If you want to make the case, and I haven't tried, you'd be looking for evidence that civilians were the intended target, or that civilian casualties was positive contributing factor in the selection of those targets (there is some evidence for this). And you'd want to make that case based on what your father actually thought.
Hopefully from the above you'll see that it's more complicated than that. I know you like to think this sort of thing, but it's really a misguided notion in an era of information.
And just think... Those first few nukes were thousands of time weaker than what's out there on our missiles now.... I live about 3km from a major university, if fat man went off at the center of the campus my house is still standing.... But if a modern warhead, just one, goes off in a city 15 miles away I'm toast...Hiroshima and Nagasaki were legitimate military targets. They were ultimately only nuked at all to demonstrate a powerful weapon in order to convince the Japanese to surrender and avoid further casualties, both military and civilian, if the war were to drag on. Other considerations were simply telling the Japanese about the weapons or demonstrating it on an uninhabited target, which for various reasons were considered likely to be ineffective.

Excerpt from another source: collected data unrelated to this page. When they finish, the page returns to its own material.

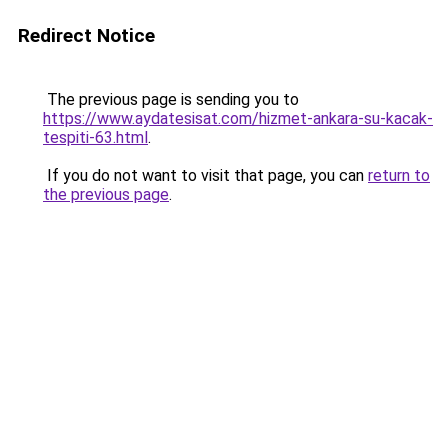
Redirect Notice
The previous page is sending you to
https://www.aydatesisat.com/hizmet-ankara-su-kacak-
tespiti-63.html
.
If you do not want to visit that page, you can
return to
the previous page
.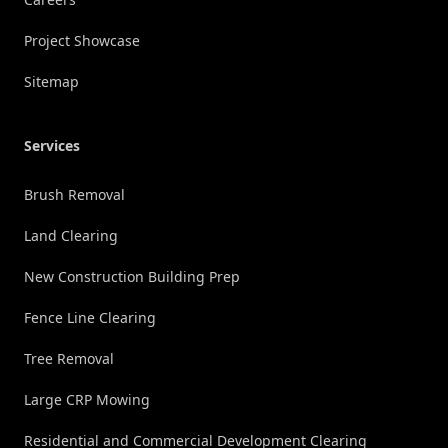
Project Showcase
Sitemap
Services
Brush Removal
Land Clearing
New Construction Building Prep
Fence Line Clearing
Tree Removal
Large CRP Mowing
Residential and Commercial Development Clearing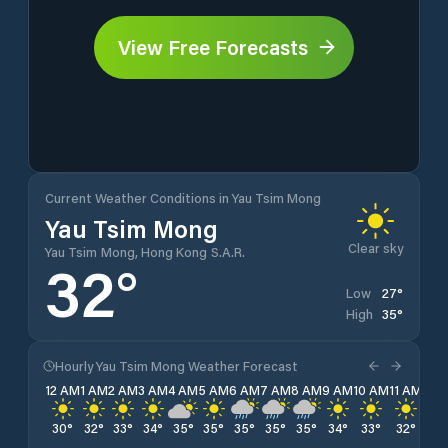
View Free Forecasts
Current Weather Conditions in Yau Tsim Mong
Yau Tsim Mong
Clear sky
Yau Tsim Mong, Hong Kong S.A.R.
32
°
27
°
Low
35
°
High
Hourly Yau Tsim Mong Weather Forecast
12 AM
1 AM
2 AM
3 AM
4 AM
5 AM
6 AM
7 AM
8 AM
9 AM
10 AM
11 AM
12 
30
°
32
°
33
°
34
°
35
°
35
°
35
°
35
°
35
°
34
°
33
°
32
°
31
°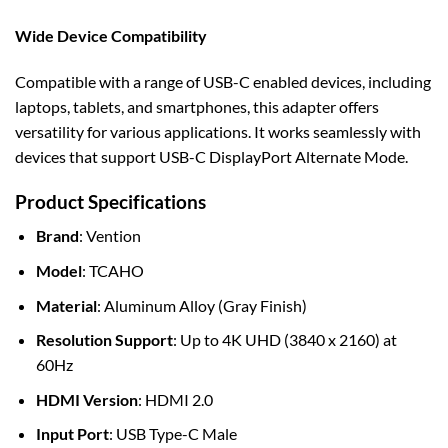
Wide Device Compatibility
Compatible with a range of USB-C enabled devices, including
laptops, tablets, and smartphones, this adapter offers
versatility for various applications. It works seamlessly with
devices that support USB-C DisplayPort Alternate Mode.
Product Specifications
Brand
: Vention
Model
: TCAHO
Material
: Aluminum Alloy (Gray Finish)
Resolution Support
: Up to 4K UHD (3840 x 2160) at
60Hz
HDMI Version
: HDMI 2.0
Input Port
: USB Type-C Male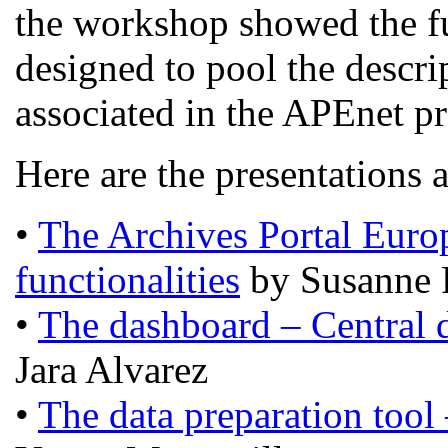
the workshop showed the fun
designed to pool the descrip
associated in the APEnet pr
Here are the presentations 
•
The Archives Portal Europ
functionalities
by Susanne 
•
The dashboard – Central 
Jara Alvarez
•
The data preparation tool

The nukes weren't particularly more deadly than more conventional (at the time) attacks like the firebombing of Tokyo, and so I don't think the use of them was considered as outrageous as using a modern thermonuclear weapon would be.
While a lot of people were killed, there was a lot of people killed in the war overall and there's a reasonable argument to be made that the bombing was undertaken with the ultimate intention of creating the least loss of life possible. That sucks and feels profoundly disrespectful to all the people that died in Hiroshima and Nagasaki as well as all those that survived, but it's probably true.
I've visited ground zero in Hiroshima, and it's not a nice feeling to be standing near where a nuclear bomb once went off and flattened a city. It's what I imagine visiting a concentration camp would feel like, an unavoidable awareness that something terrible happened there. One would hope that the world is smart enough not to get itself into a position again where nuking a city is somehow a net positive, but recent events would seem to suggest that at least some nations/governments/leaders aren't really that fussed.